Menurut PSAP 13, Laporan Operasional (LO) menyajikan ikhtisar sumber daya ekonomi yang menambah ekuitas dan penggunaannya yang dikelola oleh pemerintah pusat/daerah untuk kegiatan penyelenggaraan pemerintahan dalam satu periode pelaporan. Penyusunan Laporan Operasional ini dapat dilakukan perbulan, triwulan, semesteran dan tahunan.
Permasalahan yang timbul dalam penyusunan laporan operasiaonal biasanya lebih kearah menentukan pendapatan dan biaya yang harus disajikan di laporan operasional. Berikut ini permasalahan yang sering terjadi dalam penyusunan Pendapatan LO PSAP 13.
Berdasarkan PSAP 13 pengakuan pendapatan LO PSAP 13 dapat dilakukan dengan dua cara, yaitu:
a. Timbulnya hak atas pendapatan
Berdasarkan PSAP 13, Pendapatan LO pada BLU yang diperoleh sebagai imbalan atas suatu pelayanan yang telah selesai diberikan berdasarkan peraturan perundang-undangan, diakui pada saat timbulnya hak  untuk menagih imbalan. Oleh karena itu pendapatan yang belum diterima pembayarannya namun pelayanannya telah diberikan wajib diakui sebagai pendapatan.
Contohnya adalah pendapatan dari BPJS. Pada saat puskesmas telah memberikan pelayanan kepada pasien BPJS, dan menagih (mengklaim) ke BPJS maka sudah dapat diakui sebagai pendapatan dan harus disajikan di LO PSAP 13. Banyak terjadi kasus puskesmas yang mengakui pendapatan BPJS pada saat BPJS melakukan transfer ke rekening puskesmas. Hal ini masih menggunakan prinsip pencatatan akrual basis, sedangkan untuk laporan PSAP 13 sudah menggunakan prinsip akrual basis.
b. Pendapatan direalisasi
Pendapatan LO pada BLU yang diakui pada saat direalisasi  adalah hak yang telah diterima oleh BLU/BLUD tanpa terlebih dahulu adanya penagihan.
Contohnya pendapatan jasa giro.
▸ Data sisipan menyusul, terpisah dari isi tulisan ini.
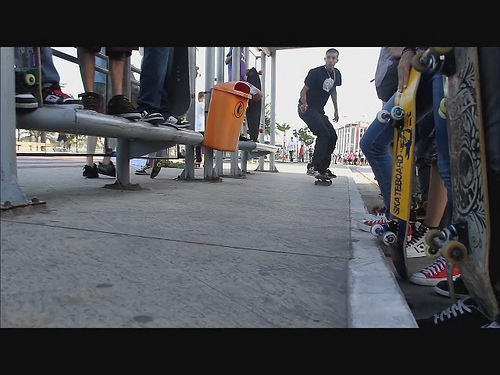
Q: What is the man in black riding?
A: Skateboard.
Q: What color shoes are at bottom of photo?
A: Black.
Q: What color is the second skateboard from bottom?
A: Yellow.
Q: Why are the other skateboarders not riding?
A: Waiting their turn.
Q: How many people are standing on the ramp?
A: 3.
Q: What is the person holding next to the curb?
A: A skateboard.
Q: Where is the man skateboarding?
A: A city sidewalk.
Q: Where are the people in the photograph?
A: Downtown.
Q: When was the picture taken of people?
A: Afternoon.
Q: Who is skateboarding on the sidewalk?
A: A man.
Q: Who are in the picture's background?
A: Teenagers.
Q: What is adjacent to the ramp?
A: A trash can.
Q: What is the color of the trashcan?
A: Orange.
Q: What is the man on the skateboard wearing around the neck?
A: A necklace.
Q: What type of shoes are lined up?
A: Skate shoes.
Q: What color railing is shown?
A: Grey.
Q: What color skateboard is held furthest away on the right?
A: Orange and black.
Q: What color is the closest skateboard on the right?
A: Black and white.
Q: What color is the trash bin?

Puskesmas tidak perlu melakukan penagihan ke bank atas jasa giro, namun secara otomatis bank akan mentransfer jasa giro ke rekening puskesmas. Oleh karena itu, puskesmas harus mengakui jasa giro tersebut sebagai pendapatan di LO.
Berdasarkan PSAP 13, Akuntansi pendapatan LO dilaksanakan berdasarkan asas bruto, yaitu dengan membukukan penerimaan bruto, dan tidak mencatat jumlah netonya (setelah dikompensasikan dengan pengeluaran). Contoh kasus, untuk pendapatan BPJS Kapitasi yang biasanya dipotong 5.000 sebagai biaya transfer, puskesmas wajib mengakui pendapatan BPJS kapitasi sebesar nilai brutonya, jumlah yang ditransfer bukan jumlah yang diterima. Hal ini karena menganut asas bruto.